Regularization Intuition

We begin our discussion of regularization with an example that illustrates the importance of regularization.

Dam Data

The following dataset records the amount of water that flows out of a large dam on a particular day in liters and the amount the water level changed on that day in meters.

# HIDDEN
df
water_level_change water_flow
0 -15.936758 6.042233e+10
1 -29.152979 3.321490e+10
2 36.189549 9.727064e+11
... ... ...
20 7.085480 2.363520e+11
21 46.282369 1.494256e+12
22 14.612289 3.781463e+11

23 rows × 2 columns

Plotting this data shows an upward trend in water flow as the water level becomes more positive.

# HIDDEN
df.plot.scatter(0, 1, s=50);

To model this pattern, we may use a least squares linear regression model. We show the data and the model's predictions on the plot below.

# HIDDEN
df.plot.scatter(0, 1, s=50);
plot_curve(curves[0])

The visualization shows that this model does not capture the pattern in the data—the model has high bias. As we have previously done, we can attempt to address this issue by adding polynomial features to the data. We add polynomial features of degrees 2, 8, and 12; the chart below shows the training data with each model's predictions.

# HIDDEN
plot_curves(curves)

As expected, the degree 12 polynomial matches the training data well but also seems to fit spurious patterns in the data caused by noise. This provides yet another illustration of the bias-variance tradeoff: the linear model has high bias and low variance while the degree 12 polynomial has low bias but high variance.

Examining Coefficients

Examining the coefficients of the degree 12 polynomial model reveals that this model makes predictions according to the following formula:

$$ 207097470825 + 1.8x + 482.6x^2 + 601.5x^3 + 872.8x^4 + 150486.6x^5 \

+ 2156.7x^6 - 307.2x^7 - 4.6x^8 + 0.2x^9 + 0.003x^{10} - 0.00005x^{11} + 0x^{12}

$$

where $ x $ is the water level change on that day.

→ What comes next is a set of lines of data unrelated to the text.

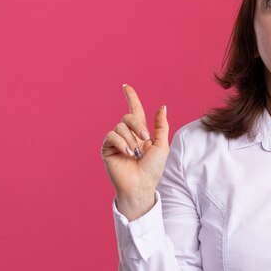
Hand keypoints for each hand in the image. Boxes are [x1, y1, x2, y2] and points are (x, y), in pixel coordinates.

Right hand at [101, 84, 168, 218]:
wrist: (141, 185)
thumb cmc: (153, 169)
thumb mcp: (162, 145)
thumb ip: (161, 126)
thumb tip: (162, 106)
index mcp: (141, 133)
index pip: (135, 111)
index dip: (131, 98)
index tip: (126, 86)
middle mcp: (127, 135)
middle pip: (128, 116)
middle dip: (138, 125)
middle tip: (145, 139)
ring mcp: (116, 141)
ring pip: (120, 126)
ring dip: (130, 139)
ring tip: (136, 153)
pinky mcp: (107, 148)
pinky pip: (111, 135)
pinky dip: (121, 143)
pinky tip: (127, 154)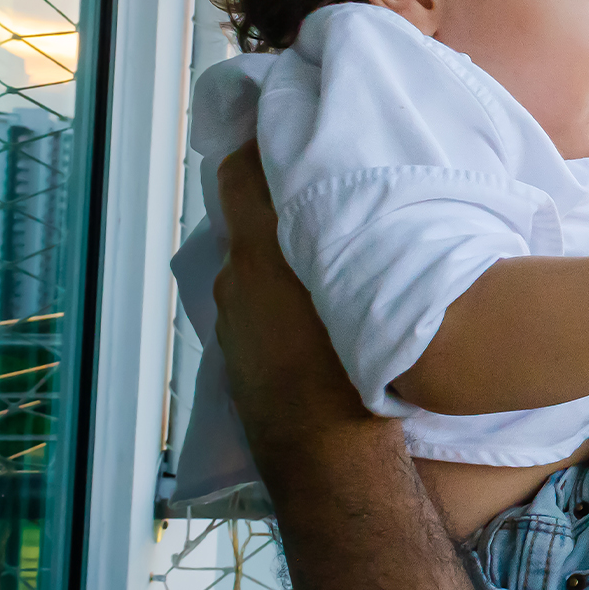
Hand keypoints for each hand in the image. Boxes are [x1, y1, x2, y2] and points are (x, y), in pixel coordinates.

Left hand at [211, 142, 374, 455]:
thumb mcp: (356, 283)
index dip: (259, 147)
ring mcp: (232, 328)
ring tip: (340, 262)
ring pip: (258, 273)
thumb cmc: (352, 369)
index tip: (288, 128)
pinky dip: (285, 306)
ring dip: (288, 262)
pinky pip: (261, 315)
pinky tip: (325, 320)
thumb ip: (337, 227)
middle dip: (285, 210)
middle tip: (336, 201)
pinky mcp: (241, 365)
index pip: (241, 175)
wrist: (331, 460)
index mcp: (254, 256)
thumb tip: (325, 184)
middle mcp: (232, 285)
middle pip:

The coefficients for the model are quite large, especially for the higher degree terms which contribute significantly to the model's variance ($ x^5 $ and $ x^6 $, for example).

Penalizing Parameters

Recall that our linear model makes predictions according to the following, where $ \theta $ is the model weights and $ x $ is the vector of features:

$$ f_\hat{\theta}(x) = \hat{\theta} \cdot x $$

To fit our model, we minimize the mean squared error cost function, where $ X $ is used to represent the data matrix and $ y $ the observed outcomes:

$$ \begin{aligned} L(\hat{\theta}, X, y) &= \frac{1}{n} \sum_{i}(y_i - f_\hat{\theta} (X_i))^2\\ \end{aligned} $$

To minimize the cost above, we adjust $ \hat{\theta} $ until we find the best combination of weights regardless of how large the weights are themselves. However, we have found that larger weights for more complex features result in high model variance. If we could instead alter the cost function to penalize large weight values, the resulting model will have lower variance. We use regularization to add this penalty.